(Excerpted text)

Thirty percent of Brazilians—54 million out of 180 million—live below the poverty line, which itself is drawn quite low. Over 22 percent live on less than two dollars a day. Eighty percent of the population lives in the cities, often in shantytowns with inadequate water supplies, health facilities and education.

The poorest 10 percent also go hungry in one of the largest agricultural exporting countries in the world. In rural areas, more than 20 million people, are landless. Topping off this mass of inequalities is the painful fact that 60 percent of arable land remains idle.

Those people without land either enter a miserable life in the city or eke out a living as sharecroppers, squatters or migrant workers. The enormous contradictions in Brazilian society drive people into the forest to obtain timber and land as a means of survival, all the while concentrating more wealth in fewer hands.

Rather than finding prosperity, people moving to the Amazon enter a frontier overrun by criminality, government corruption and exploitation by multinational corporations. Those reporting abuse of the forest to government agencies often face violent persecution. Multinationals buy up lumber, soybeans and beef produced on these lands, even if they are obtained by means that violate Brazilian law.

Brazil’s government has little incentive to maintain the forest either. Blairo Maggi, the governor of the state of Mato Grosso, said in an interview, “Less than 15 percent of Brazil’s Amazon basin has been opened up for economic activities.... Both Europe and the United States grew by taking advantage of their natural resources ... and I think it is unacceptable interference, when they come and tell us what we should do. Brazil has its own environmental legislation, one of the most rigorous in the world, and yet we’re treated as if we’re bandits.”

(End Excerpted text)
(Provided information)

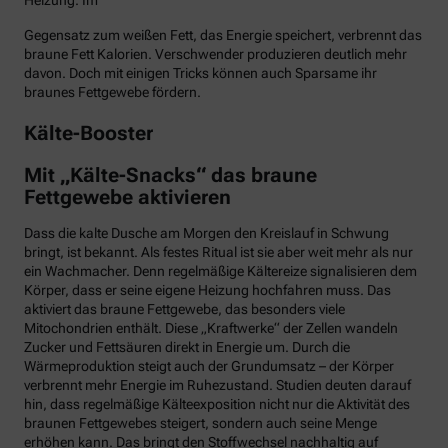
Heizung. Im
Gegensatz zum weißen Fett, das Energie speichert, verbrennt das
braune Fett Kalorien. Verschwender produzieren deutlich mehr
davon. Doch mit einigen Tricks können auch Sparsame ihr
braunes Fettgewebe fördern.
Kälte-Booster
Mit „Kälte-Snacks“ das braune
Fettgewebe aktivieren
Dass die kalte Dusche am Morgen den Kreislauf in Schwung
bringt, ist bekannt. Als festes Ritual ist sie aber weit mehr als nur
ein Wachmacher. Denn regelmäßige Kältereize signalisieren dem
Körper, dass er seine eigene Heizung hochfahren muss. Das
aktiviert das braune Fettgewebe, das besonders viele
Mitochondrien enthält. Diese „Kraftwerke“ der Zellen wandeln
Zucker und Fettsäuren direkt in Energie um. Durch die
Wärmeproduktion steigt auch der Grundumsatz – der Körper
verbrennt mehr Energie im Ruhezustand. Studien deuten darauf
hin, dass regelmäßige Kälteexposition nicht nur die Aktivität des
braunen Fettgewebes steigert, sondern auch seine Menge
erhöhen kann. Das bringt den Stoffwechsel nachhaltig auf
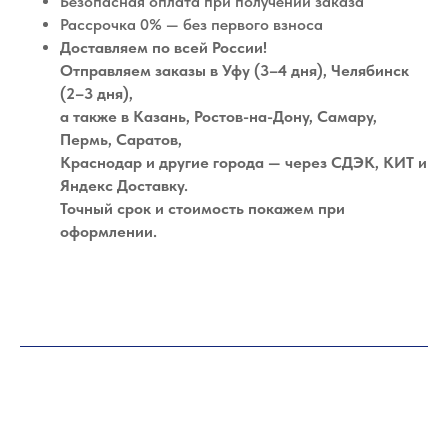
Безопасная оплата при получении заказа
Рассрочка 0% — без первого взноса
Доставляем по всей России!
Отправляем заказы в Уфу (3–4 дня), Челябинск
(2–3 дня),
а также в Казань, Ростов-на-Дону, Самару,
Пермь, Саратов,
Краснодар и другие города — через СДЭК, КИТ и
Яндекс Доставку.
Точный срок и стоимость покажем при
оформлении.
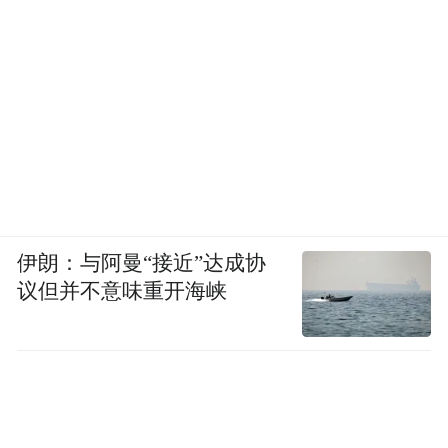
伊朗：与阿曼“接近”达成协
议但并不意味重开海峡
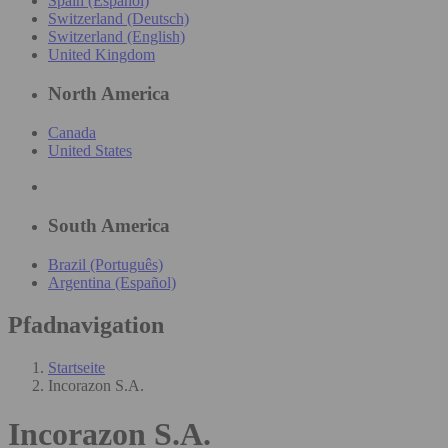
Spain (Español)
Switzerland (Deutsch)
Switzerland (English)
United Kingdom
North America
Canada
United States
South America
Brazil (Português)
Argentina (Español)
Pfadnavigation
Startseite
Incorazon S.A.
Incorazon S.A.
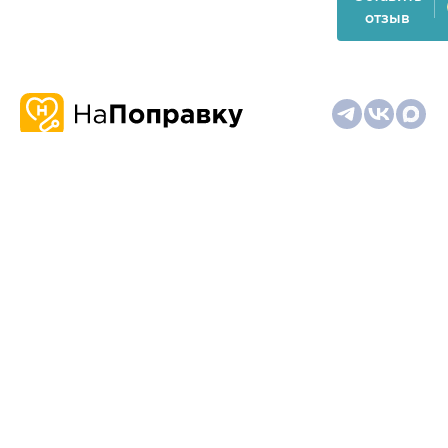
отзыв
О
Запись
Клиникам
Телемедицина
Карта
нас
и
и
сайта
отзывы
врачам
На информационном ресурсе применяются
рекомендательные технологии (информационные технологии
предоставления информации на основе сбора,
систематизации и анализа сведений, относящихся к
предпочтениям пользователей сети "Интернет", находящихся
на территории Российской Федерации)
Материалы, размещённые на сайте, не предназначены для
постановки диагноза и лечения и не заменяют приём врача.
Имеются противопоказания. Необходима консультация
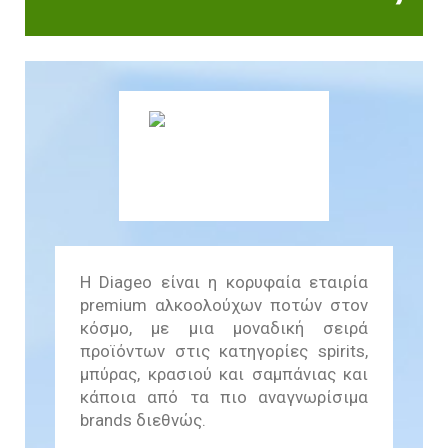
Βιωσιμότητας
In Action SDGs Hub
Η Diageo είναι η κορυφαία εταιρία
premium αλκοολούχων ποτών στον
κόσμο, με μια μοναδική σειρά
προϊόντων στις κατηγορίες spirits,
μπύρας, κρασιού και σαμπάνιας και
κάποια από τα πιο αναγνωρίσιμα
brands διεθνώς.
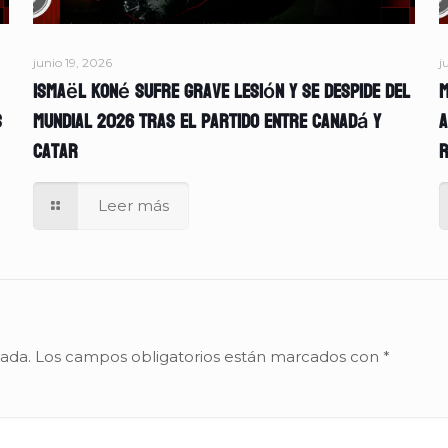
junio 19, 2026
j
Ismaël Koné sufre grave lesión y se despide del
M
s
Mundial 2026 tras el partido entre Canadá y
A
Catar
r
Leer más
cada.
Los campos obligatorios están marcados con
*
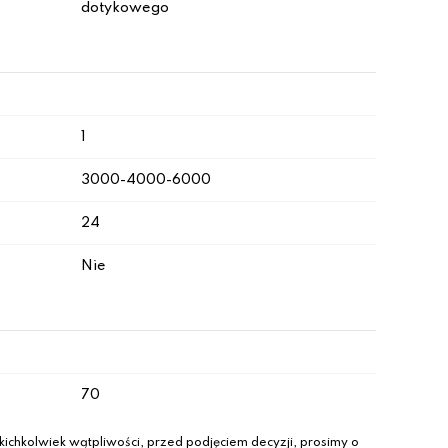
dotykowego
1
3000-4000-6000
24
Nie
70
ichkolwiek wątpliwości, przed podjęciem decyzji, prosimy o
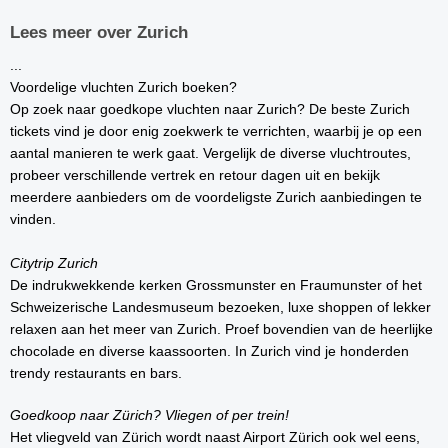
Lees meer over Zurich
...
Voordelige vluchten Zurich boeken?
Op zoek naar goedkope vluchten naar Zurich? De beste Zurich
tickets vind je door enig zoekwerk te verrichten, waarbij je op een
aantal manieren te werk gaat. Vergelijk de diverse vluchtroutes,
probeer verschillende vertrek en retour dagen uit en bekijk
meerdere aanbieders om de voordeligste Zurich aanbiedingen te
vinden.
Citytrip Zurich
De indrukwekkende kerken Grossmunster en Fraumunster of het
Schweizerische Landesmuseum bezoeken, luxe shoppen of lekker
relaxen aan het meer van Zurich. Proef bovendien van de heerlijke
chocolade en diverse kaassoorten. In Zurich vind je honderden
trendy restaurants en bars.
Goedkoop naar Zürich? Vliegen of per trein!
Het vliegveld van Zürich wordt naast Airport Zürich ook wel eens,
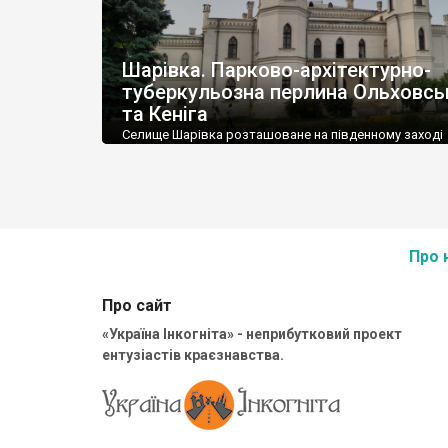
Шарівка. Парково-архітектурно-
туберкульозна перлина Ольховсь
та Кеніга
Селище Шарівка розташоване на південному заході
Богодухівського району на березі річки Мерчик. Цен
селищної ради. Кількість населення – понад 4 тисячі 
Про 
Про сайт
«Україна Інкогніта» - неприбутковий проект
ентузіастів краєзнавства.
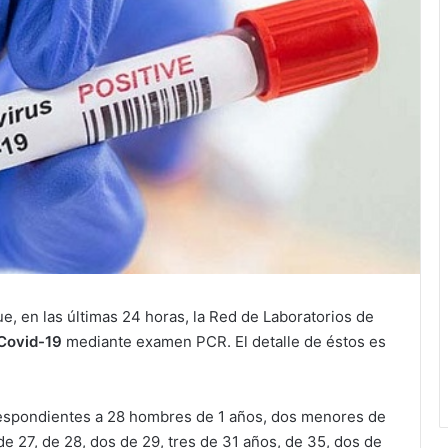
e, en las últimas 24 horas, la Red de Laboratorios de
Covid-19
mediante examen PCR. El detalle de éstos es
respondientes a 28 hombres de 1 años, dos menores de
 de 27, de 28, dos de 29, tres de 31 años, de 35, dos de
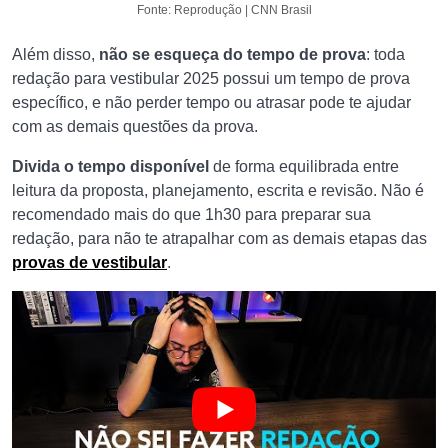
Fonte: Reprodução | CNN Brasil
Além disso,
não se esqueça do tempo de prova
: toda
redação para vestibular 2025 possui um tempo de prova
específico, e não perder tempo ou atrasar pode te ajudar
com as demais questões da prova.
Divida o tempo disponível
de forma equilibrada entre
leitura da proposta, planejamento, escrita e revisão. Não é
recomendado mais do que 1h30 para preparar sua
redação, para não te atrapalhar com as demais etapas das
provas de vestibular
.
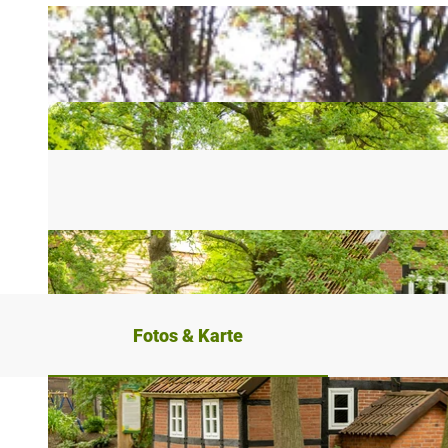
Fotos & Karte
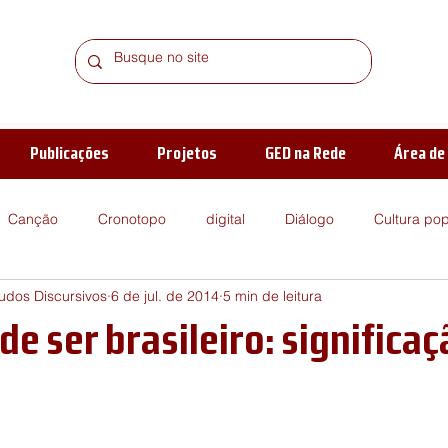
Publicações
Projetos
GED na Rede
Área d
Canção
Cronotopo
digital
Diálogo
Cultura pop
dos Discursivos
6 de jul. de 2014
5 min de leitura
ica
enunciado
Harry Potter
Reflexões
Gênero
de ser brasileiro: significaç
de leitura
Relações de alteridade
verbivocovisual
Suj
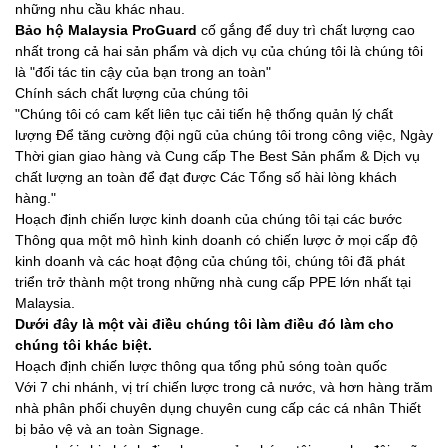
những nhu cầu khác nhau.
Bảo hộ Malaysia ProGuard
cố gắng để duy trì chất lượng cao
nhất trong cả hai sản phẩm và dịch vụ của chúng tôi là chúng tôi
là "đối tác tin cậy của bạn trong an toàn"
Chính sách chất lượng của chúng tôi
"Chúng tôi có cam kết liên tục cải tiến hệ thống quản lý chất
lượng Để tăng cường đội ngũ của chúng tôi trong công việc, Ngày
Thời gian giao hàng và Cung cấp The Best Sản phẩm & Dịch vụ
chất lượng an toàn để đạt được Các Tổng số hài lòng khách
hàng."
Hoạch định chiến lược kinh doanh của chúng tôi tại các bước
Thông qua một mô hình kinh doanh có chiến lược ở mọi cấp độ
kinh doanh và các hoạt động của chúng tôi, chúng tôi đã phát
triển trở thành một trong những nhà cung cấp PPE lớn nhất tại
Malaysia.
Dưới đây là một vài điều chúng tôi làm điều đó làm cho
chúng tôi khác biệt.
Hoạch định chiến lược thông qua tổng phủ sóng toàn quốc
Với 7 chi nhánh, vị trí chiến lược trong cả nước, và hơn hàng trăm
nhà phân phối chuyên dụng chuyên cung cấp các cá nhân Thiết
bị bảo vệ và an toàn Signage.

(End Provided information)

#### Directions
1) According to the excerpt on poverty in Brazil, what share of the country's arable land remains idle?
2) Edit the excerpt on poverty in Brazil by writing out the passage starting at "The poorest 10" and ending at "land remains idle.", with "idle" replaced by "unused".
3) Continue the excerpt on poverty and the Amazon in Brazil from where it stops.

#### Results in order
1) 60 percent

2)
The poorest 10 percent also go hungry in one of the largest agricultural exporting countries in the world. In rural areas, more than 20 million people, are landless. Topping off this mass of inequalities is the painful fact that 60 percent of arable land remains unused.

3)
This governor also happens to be the world’s largest soybean farmer, with the nickname “Rei da Soja,” the King of Soya. Soy plantations have developed and spread over the Amazon, bringing profits to large landowners through exports to the United States and other more developed countries.

Cattle ranching has also vastly expanded into these areas. Between 1990 and 2002, the Amazon’s cattle population more than doubled, reaching 57 million. During the same period, the percentage of Europe’s processed meat imports that came from Brazil grew from 40 to 74 percent. Forty percent of Brazil’s exported beef goes to Europe. David Kaimowitz, the director general of the Center for International Forestry Research, told the Guardian, “The deforestation is being fuelled by beef exports, with cattle ranchers making mincemeat out of the rainforests.” According to Kaimowitz, logging only contributed to deforestation indirectly.

In January 2001, Brazil’s government announced a US$40 billion plan to cover a large part of the rainforest with 10,000 km of highways, as well as dams, power lines, mines, gas and oilfields, canals, ports, logging zones and other elements of industrialization. The plan, named “Avanca Brasil,” appears on the surface to be a progressive development, based upon technological improvements that have the potential of raising the living standards of many of Brazil’s poor. One doubts, however, that under a capitalist government this will benefit anyone but those already rich.

Brazil’s president, Luis Inacio da Silva (Lula), announced some funding for new measures to restrain deforestation. Like Lula’s programs to redistribute land and help the poor, these measures will likely remain largely on paper. Realistically, Brazil cannot risk slowing the pace of economic development for fear of financial consequences imposed by the global economy.

Within the context of the world capitalist market, the rational utilization and preservation of the world’s resources are impossible. If precious resources like the Amazon rainforest are not to be squandered to benefit the rich, the rule of corporations and finance capital must be replaced with a planned socialist economy on a world scale.